[WORK INSTRUCTIONS]
A word-for-word repeat of all the data is the goal.

[INFORMATION PROVIDED]
* * * * * * *
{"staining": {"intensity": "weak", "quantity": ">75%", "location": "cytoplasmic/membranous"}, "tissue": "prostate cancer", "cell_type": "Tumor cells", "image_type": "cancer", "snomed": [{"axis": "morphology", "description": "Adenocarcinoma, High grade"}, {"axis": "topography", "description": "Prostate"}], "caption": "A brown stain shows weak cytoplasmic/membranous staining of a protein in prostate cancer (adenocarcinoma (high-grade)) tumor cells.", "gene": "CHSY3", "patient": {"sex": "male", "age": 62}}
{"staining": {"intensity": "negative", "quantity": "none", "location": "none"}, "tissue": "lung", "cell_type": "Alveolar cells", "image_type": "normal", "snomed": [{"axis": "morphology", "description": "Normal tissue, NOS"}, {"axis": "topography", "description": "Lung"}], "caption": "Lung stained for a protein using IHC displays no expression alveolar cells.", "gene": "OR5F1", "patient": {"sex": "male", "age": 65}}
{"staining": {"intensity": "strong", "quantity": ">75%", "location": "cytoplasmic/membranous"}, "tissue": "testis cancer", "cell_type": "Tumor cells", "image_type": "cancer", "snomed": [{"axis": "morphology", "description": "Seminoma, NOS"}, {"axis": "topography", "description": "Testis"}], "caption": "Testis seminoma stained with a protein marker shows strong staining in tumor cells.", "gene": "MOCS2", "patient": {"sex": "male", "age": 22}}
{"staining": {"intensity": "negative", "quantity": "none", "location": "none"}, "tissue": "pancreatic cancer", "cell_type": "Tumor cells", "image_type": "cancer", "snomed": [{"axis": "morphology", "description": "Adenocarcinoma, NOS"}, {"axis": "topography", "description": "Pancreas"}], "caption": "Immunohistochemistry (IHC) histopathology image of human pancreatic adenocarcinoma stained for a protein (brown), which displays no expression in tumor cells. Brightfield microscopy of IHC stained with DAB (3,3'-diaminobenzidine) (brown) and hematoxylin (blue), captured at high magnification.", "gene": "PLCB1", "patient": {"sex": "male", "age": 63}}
* * * * * * *
[OUTPUT OF THE TASK]
{"staining": {"intensity": "weak", "quantity": ">75%", "location": "cytoplasmic/membranous"}, "tissue": "prostate cancer", "cell_type": "Tumor cells", "image_type": "cancer", "snomed": [{"axis": "morphology", "description": "Adenocarcinoma, High grade"}, {"axis": "topography", "description": "Prostate"}], "caption": "A brown stain shows weak cytoplasmic/membranous staining of a protein in prostate cancer (adenocarcinoma (high-grade)) tumor cells.", "gene": "CHSY3", "patient": {"sex": "male", "age": 62}}
{"staining": {"intensity": "negative", "quantity": "none", "location": "none"}, "tissue": "lung", "cell_type": "Alveolar cells", "image_type": "normal", "snomed": [{"axis": "morphology", "description": "Normal tissue, NOS"}, {"axis": "topography", "description": "Lung"}], "caption": "Lung stained for a protein using IHC displays no expression alveolar cells.", "gene": "OR5F1", "patient": {"sex": "male", "age": 65}}
{"staining": {"intensity": "strong", "quantity": ">75%", "location": "cytoplasmic/membranous"}, "tissue": "testis cancer", "cell_type": "Tumor cells", "image_type": "cancer", "snomed": [{"axis": "morphology", "description": "Seminoma, NOS"}, {"axis": "topography", "description": "Testis"}], "caption": "Testis seminoma stained with a protein marker shows strong staining in tumor cells.", "gene": "MOCS2", "patient": {"sex": "male", "age": 22}}
{"staining": {"intensity": "negative", "quantity": "none", "location": "none"}, "tissue": "pancreatic cancer", "cell_type": "Tumor cells", "image_type": "cancer", "snomed": [{"axis": "morphology", "description": "Adenocarcinoma, NOS"}, {"axis": "topography", "description": "Pancreas"}], "caption": "Immunohistochemistry (IHC) histopathology image of human pancreatic adenocarcinoma stained for a protein (brown), which displays no expression in tumor cells. Brightfield microscopy of IHC stained with DAB (3,3'-diaminobenzidine) (brown) and hematoxylin (blue), captured at high magnification.", "gene": "PLCB1", "patient": {"sex": "male", "age": 63}}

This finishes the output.